For More Information

To obtain more information about mosquitoes and the diseases they can carry check out these informative links.

Top Mosquito-Borne Disease Threats in The U.S.

  1. Eastern Equine Encephalitis
  2. St. Louis Encephalitis
  3. West Nile Virus
  4. Zika Virus
  5. Heartworm

Eastern Equine Encephalitishorse

  • Abbreviation: Eastern Equine Encephalitis (EEE)
  • Fatality Rate: 30%
  • Primary Mosquito Vector: Culiseta Melanura in birds / Culex Quinquefasciatus in man
  • Potential Mosquito Vectors: Cs. Inornata, Aedes Albopictus, Aedes Sollicitans, Aedes Vexans, Aedes Infirmatus, Aedes Atlanticus, and Coquillettidia Perturbans 
  • Threat Status: Intermittent

Deadliest Mosquito-Borne Disease in The U.S.

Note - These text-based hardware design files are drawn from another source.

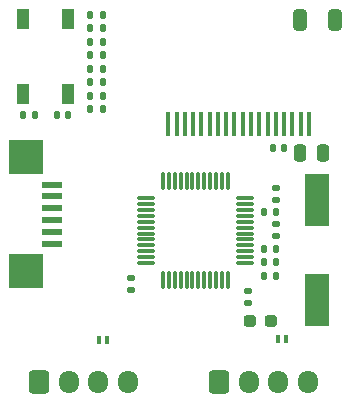
<source format=gts>
G04 #@! TF.GenerationSoftware,KiCad,Pcbnew,(6.0.2-0)*
G04 #@! TF.CreationDate,2022-09-17T18:07:10+02:00*
G04 #@! TF.ProjectId,ER-TFT1_69-1 Adapter,45522d54-4654-4315-9f36-392d31204164,rev?*
G04 #@! TF.SameCoordinates,Original*
G04 #@! TF.FileFunction,Soldermask,Top*
G04 #@! TF.FilePolarity,Negative*
%FSLAX46Y46*%
G04 Gerber Fmt 4.6, Leading zero omitted, Abs format (unit mm)*
G04 Created by KiCad (PCBNEW (6.0.2-0)) date 2022-09-17 18:07:10*
%MOMM*%
%LPD*%
G01*
G04 APERTURE LIST*
G04 Aperture macros list*
%AMRoundRect*
0 Rectangle with rounded corners*
0 $1 Rounding radius*
0 $2 $3 $4 $5 $6 $7 $8 $9 X,Y pos of 4 corners*
0 Add a 4 corners polygon primitive as box body*
4,1,4,$2,$3,$4,$5,$6,$7,$8,$9,$2,$3,0*
0 Add four circle primitives for the rounded corners*
1,1,$1+$1,$2,$3*
1,1,$1+$1,$4,$5*
1,1,$1+$1,$6,$7*
1,1,$1+$1,$8,$9*
0 Add four rect primitives between the rounded corners*
20,1,$1+$1,$2,$3,$4,$5,0*
20,1,$1+$1,$4,$5,$6,$7,0*
20,1,$1+$1,$6,$7,$8,$9,0*
20,1,$1+$1,$8,$9,$2,$3,0*%
G04 Aperture macros list end*
%ADD10RoundRect,0.135000X-0.135000X-0.185000X0.135000X-0.185000X0.135000X0.185000X-0.135000X0.185000X0*%
%ADD11RoundRect,0.135000X0.135000X0.185000X-0.135000X0.185000X-0.135000X-0.185000X0.135000X-0.185000X0*%
%ADD12R,2.000000X4.500000*%
%ADD13RoundRect,0.250000X-0.325000X-0.650000X0.325000X-0.650000X0.325000X0.650000X-0.325000X0.650000X0*%
%ADD14R,0.350000X2.000000*%
%ADD15RoundRect,0.135000X-0.185000X0.135000X-0.185000X-0.135000X0.185000X-0.135000X0.185000X0.135000X0*%
%ADD16RoundRect,0.250000X-0.600000X-0.725000X0.600000X-0.725000X0.600000X0.725000X-0.600000X0.725000X0*%
%ADD17O,1.700000X1.950000*%
%ADD18RoundRect,0.140000X-0.140000X-0.170000X0.140000X-0.170000X0.140000X0.170000X-0.140000X0.170000X0*%
%ADD19RoundRect,0.140000X0.140000X0.170000X-0.140000X0.170000X-0.140000X-0.170000X0.140000X-0.170000X0*%
%ADD20RoundRect,0.140000X0.170000X-0.140000X0.170000X0.140000X-0.170000X0.140000X-0.170000X-0.140000X0*%
%ADD21RoundRect,0.100000X0.100000X0.250000X-0.100000X0.250000X-0.100000X-0.250000X0.100000X-0.250000X0*%
%ADD22RoundRect,0.237500X-0.287500X-0.237500X0.287500X-0.237500X0.287500X0.237500X-0.287500X0.237500X0*%
%ADD23RoundRect,0.250000X-0.250000X-0.475000X0.250000X-0.475000X0.250000X0.475000X-0.250000X0.475000X0*%
%ADD24R,3.000000X3.000000*%
%ADD25R,1.800000X0.600000*%
%ADD26R,1.000000X1.700000*%
%ADD27RoundRect,0.075000X0.662500X0.075000X-0.662500X0.075000X-0.662500X-0.075000X0.662500X-0.075000X0*%
%ADD28RoundRect,0.075000X0.075000X0.662500X-0.075000X0.662500X-0.075000X-0.662500X0.075000X-0.662500X0*%
G04 APERTURE END LIST*
D10*
X117615000Y-84331601D03*
X118635000Y-84331601D03*
X117615000Y-86617601D03*
X118635000Y-86617601D03*
D11*
X133284593Y-98756401D03*
X132264593Y-98756401D03*
D12*
X136782593Y-106211601D03*
X136782593Y-97711601D03*
D10*
X117615000Y-82045601D03*
X118635000Y-82045601D03*
D13*
X135325000Y-82525000D03*
X138275000Y-82525000D03*
D14*
X124206200Y-91281600D03*
X124906200Y-91281600D03*
X125606200Y-91281600D03*
X126306200Y-91281600D03*
X127006200Y-91281600D03*
X127706200Y-91281600D03*
X128406200Y-91281600D03*
X129106200Y-91281600D03*
X129806200Y-91281600D03*
X130506200Y-91281600D03*
X131206200Y-91281600D03*
X131906200Y-91281600D03*
X132606200Y-91281600D03*
X133306200Y-91281600D03*
X134006200Y-91281600D03*
X134706200Y-91281600D03*
X135406200Y-91281600D03*
X136106200Y-91281600D03*
D15*
X130987593Y-105411601D03*
X130987593Y-106431601D03*
D16*
X113267593Y-113143601D03*
D17*
X115767593Y-113143601D03*
X118267593Y-113143601D03*
X120767593Y-113143601D03*
D10*
X117615000Y-85474601D03*
X118635000Y-85474601D03*
D18*
X132345393Y-104161601D03*
X133305393Y-104161601D03*
D10*
X111935593Y-90554601D03*
X112955593Y-90554601D03*
D19*
X115744993Y-90554601D03*
X114784993Y-90554601D03*
D10*
X117615000Y-83188601D03*
X118635000Y-83188601D03*
D16*
X128507593Y-113143601D03*
D17*
X131007593Y-113143601D03*
X133507593Y-113143601D03*
X136007593Y-113143601D03*
D20*
X133282593Y-100760401D03*
X133282593Y-99800401D03*
D21*
X119018593Y-109604601D03*
X118318593Y-109604601D03*
D22*
X131140193Y-107976601D03*
X132890193Y-107976601D03*
D21*
X134207593Y-109486601D03*
X133507593Y-109486601D03*
D23*
X135371593Y-93729601D03*
X137271593Y-93729601D03*
D18*
X132345393Y-103018601D03*
X133305393Y-103018601D03*
D24*
X112158593Y-94086601D03*
X112158593Y-103786601D03*
D25*
X114328593Y-96436601D03*
X114328593Y-97436601D03*
X114328593Y-98436601D03*
X114328593Y-99436601D03*
X114328593Y-100436601D03*
X114328593Y-101436601D03*
D26*
X115742593Y-88751601D03*
X115742593Y-82451601D03*
X111942593Y-82451601D03*
X111942593Y-88751601D03*
D19*
X133987593Y-93336601D03*
X133027593Y-93336601D03*
D15*
X121081593Y-104366301D03*
X121081593Y-105386301D03*
D20*
X133282593Y-97712401D03*
X133282593Y-96752401D03*
D10*
X117615000Y-90046601D03*
X118635000Y-90046601D03*
X117615000Y-87760601D03*
X118635000Y-87760601D03*
D18*
X132345393Y-101875601D03*
X133305393Y-101875601D03*
D10*
X117615000Y-88903601D03*
X118635000Y-88903601D03*
D27*
X130659893Y-103086601D03*
X130659893Y-102586601D03*
X130659893Y-102086601D03*
X130659893Y-101586601D03*
X130659893Y-101086601D03*
X130659893Y-100586601D03*
X130659893Y-100086601D03*
X130659893Y-99586601D03*
X130659893Y-99086601D03*
X130659893Y-98586601D03*
X130659893Y-98086601D03*
X130659893Y-97586601D03*
D28*
X129247393Y-96174101D03*
X128747393Y-96174101D03*
X128247393Y-96174101D03*
X127747393Y-96174101D03*
X127247393Y-96174101D03*
X126747393Y-96174101D03*
X126247393Y-96174101D03*
X125747393Y-96174101D03*
X125247393Y-96174101D03*
X124747393Y-96174101D03*
X124247393Y-96174101D03*
X123747393Y-96174101D03*
D27*
X122334893Y-97586601D03*
X122334893Y-98086601D03*
X122334893Y-98586601D03*
X122334893Y-99086601D03*
X122334893Y-99586601D03*
X122334893Y-100086601D03*
X122334893Y-100586601D03*
X122334893Y-101086601D03*
X122334893Y-101586601D03*
X122334893Y-102086601D03*
X122334893Y-102586601D03*
X122334893Y-103086601D03*
D28*
X123747393Y-104499101D03*
X124247393Y-104499101D03*
X124747393Y-104499101D03*
X125247393Y-104499101D03*
X125747393Y-104499101D03*
X126247393Y-104499101D03*
X126747393Y-104499101D03*
X127247393Y-104499101D03*
X127747393Y-104499101D03*
X128247393Y-104499101D03*
X128747393Y-104499101D03*
X129247393Y-104499101D03*
M02*

</source>
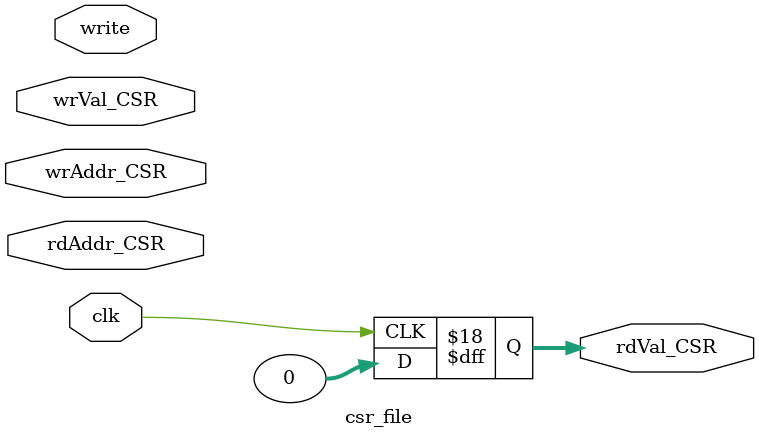
<source format=v>
/*
	Authored 2018-2019, Ryan Voo.

	All rights reserved.
	Redistribution and use in source and binary forms, with or without
	modification, are permitted provided that the following conditions
	are met:

	*	Redistributions of source code must retain the above
		copyright notice, this list of conditions and the following
		disclaimer.

	*	Redistributions in binary form must reproduce the above
		copyright notice, this list of conditions and the following
		disclaimer in the documentation and/or other materials
		provided with the distribution.

	*	Neither the name of the author nor the names of its
		contributors may be used to endorse or promote products
		derived from this software without specific prior written
		permission.

	THIS SOFTWARE IS PROVIDED BY THE COPYRIGHT HOLDERS AND CONTRIBUTORS
	"AS IS" AND ANY EXPRESS OR IMPLIED WARRANTIES, INCLUDING, BUT NOT
	LIMITED TO, THE IMPLIED WARRANTIES OF MERCHANTABILITY AND FITNESS
	FOR A PARTICULAR PURPOSE ARE DISCLAIMED. IN NO EVENT SHALL THE
	COPYRIGHT OWNER OR CONTRIBUTORS BE LIABLE FOR ANY DIRECT, INDIRECT,
	INCIDENTAL, SPECIAL, EXEMPLARY, OR CONSEQUENTIAL DAMAGES (INCLUDING,
	BUT NOT LIMITED TO, PROCUREMENT OF SUBSTITUTE GOODS OR SERVICES;
	LOSS OF USE, DATA, OR PROFITS; OR BUSINESS INTERRUPTION) HOWEVER
	CAUSED AND ON ANY THEORY OF LIABILITY, WHETHER IN CONTRACT, STRICT
	LIABILITY, OR TORT (INCLUDING NEGLIGENCE OR OTHERWISE) ARISING IN
	ANY WAY OUT OF THE USE OF THIS SOFTWARE, EVEN IF ADVISED OF THE
	POSSIBILITY OF SUCH DAMAGE.
*/



/*
 *	Description:
 *
 *		This module implements the control and status registers (CSRs).
 */



module csr_file (clk, write, wrAddr_CSR, wrVal_CSR, rdAddr_CSR, rdVal_CSR);
	input clk;
	input write;
	input [11:0] wrAddr_CSR;
	input [31:0] wrVal_CSR;
	input [11:0] rdAddr_CSR;
	output reg[31:0] rdVal_CSR;

	reg [31:0] csr_file [0:2**10-1];

	always @(posedge clk) begin
		if (write) begin
			csr_file[wrAddr_CSR] <= wrVal_CSR;
		end
		rdVal_CSR <= 32'b0; //csr_file[rdAddr_CSR];
	end

endmodule

</source>
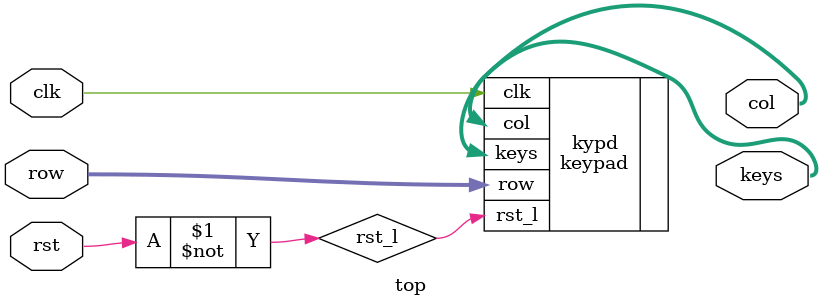
<source format=v>
`timescale 1ns/1ps

module top
(
	input clk,
	input rst,
	input [3:0] row,
	output [3:0] col,
	output [15:0] keys
);
	wire rst_l;
	assign  rst_l = ~rst;

	keypad #(.N(300_000)) kypd
	 (
		 .clk(clk),
		 .rst_l(rst_l),
		 .row(row),
		 .col(col),
		 .keys(keys)
	 );


	 endmodule



</source>
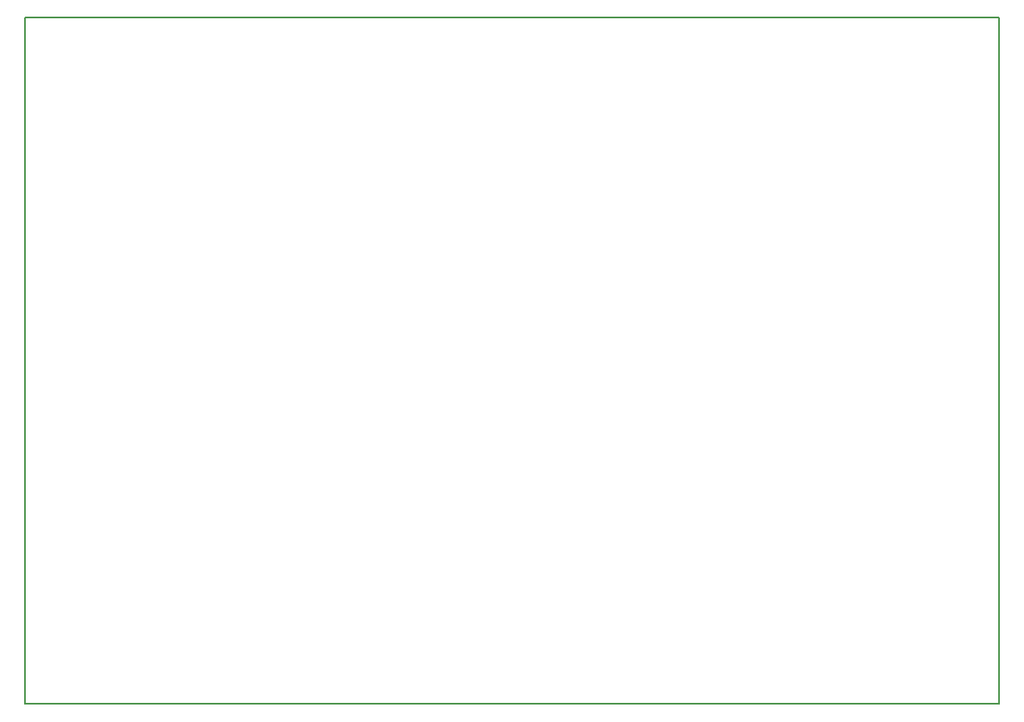
<source format=gm1>
G04 #@! TF.FileFunction,Profile,NP*
%FSLAX46Y46*%
G04 Gerber Fmt 4.6, Leading zero omitted, Abs format (unit mm)*
G04 Created by KiCad (PCBNEW 4.0.4+e1-6308~48~ubuntu15.10.1-stable) date Tue Feb  7 13:56:33 2017*
%MOMM*%
%LPD*%
G01*
G04 APERTURE LIST*
%ADD10C,0.100000*%
%ADD11C,0.150000*%
G04 APERTURE END LIST*
D10*
D11*
X170180000Y-113030000D02*
X170180000Y-43180000D01*
X71120000Y-43180000D02*
X71120000Y-113030000D01*
X170180000Y-113030000D02*
X71120000Y-113030000D01*
X71120000Y-43180000D02*
X170180000Y-43180000D01*
M02*

</source>
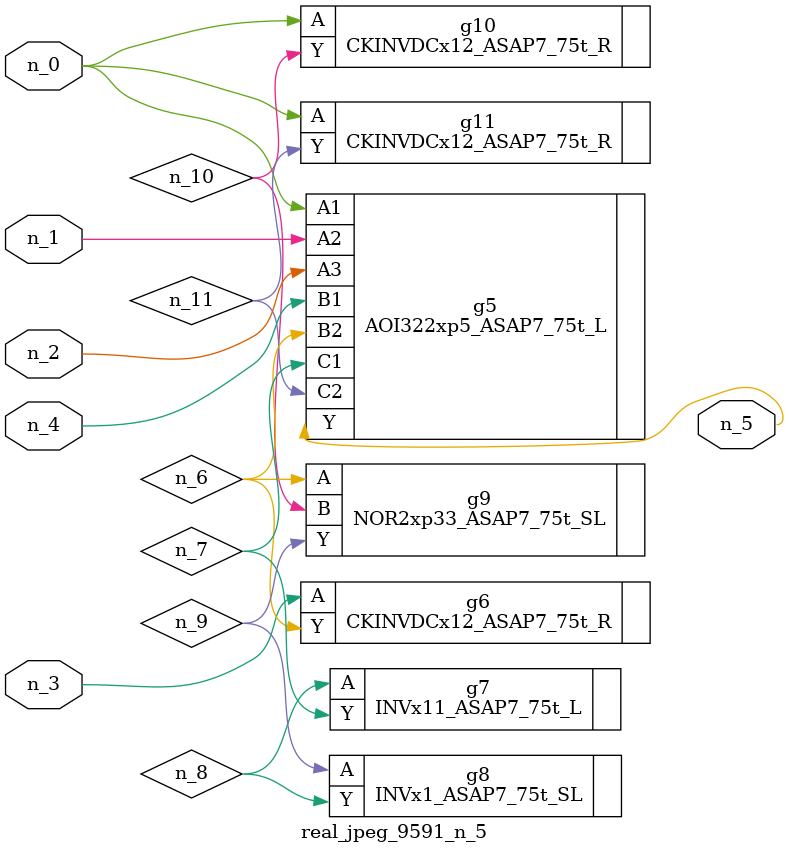
<source format=v>
module real_jpeg_9591_n_5 (n_4, n_0, n_1, n_2, n_3, n_5);

input n_4;
input n_0;
input n_1;
input n_2;
input n_3;

output n_5;

wire n_8;
wire n_11;
wire n_6;
wire n_7;
wire n_10;
wire n_9;

AOI322xp5_ASAP7_75t_L g5 ( 
.A1(n_0),
.A2(n_1),
.A3(n_2),
.B1(n_4),
.B2(n_6),
.C1(n_7),
.C2(n_11),
.Y(n_5)
);

CKINVDCx12_ASAP7_75t_R g10 ( 
.A(n_0),
.Y(n_10)
);

CKINVDCx12_ASAP7_75t_R g11 ( 
.A(n_0),
.Y(n_11)
);

CKINVDCx12_ASAP7_75t_R g6 ( 
.A(n_3),
.Y(n_6)
);

NOR2xp33_ASAP7_75t_SL g9 ( 
.A(n_6),
.B(n_10),
.Y(n_9)
);

INVx11_ASAP7_75t_L g7 ( 
.A(n_8),
.Y(n_7)
);

INVx1_ASAP7_75t_SL g8 ( 
.A(n_9),
.Y(n_8)
);


endmodule
</source>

Eastern Equine Encephalitis much like West Nile Virus and St. Louis Encephalitis is a viral infection maintained in the wild by a bird to mosquito to bird cycle. Horses are involved with humans as dead-end hosts meaning they cannot transmit the disease between themselves. Of the many mosquito-borne diseases, EEE is the deadliest mosquito-borne disease to occur in the United States with a 30% fatality rate for those infected. Half of those who survive the infection are stricken with various degrees of mental disability and paralysis. People younger than 15 and those older than 50 are the most prone to infection although EEE can affect persons of any age.

1947 Outbreak

A major outbreak of EEE struck Louisiana in 1947 when the virus caused disease in over 15,000 horses and 15 human cases resulting in 7 people dead. Since that outbreak understanding of the transmission cycle in the wild and the creation of a vaccine for horses has resulted in much fewer infections for horses and humans. Although incidents of disease in humans have been low in recent times EEE still remains a deadly mosquito-borne disease for both horses and man.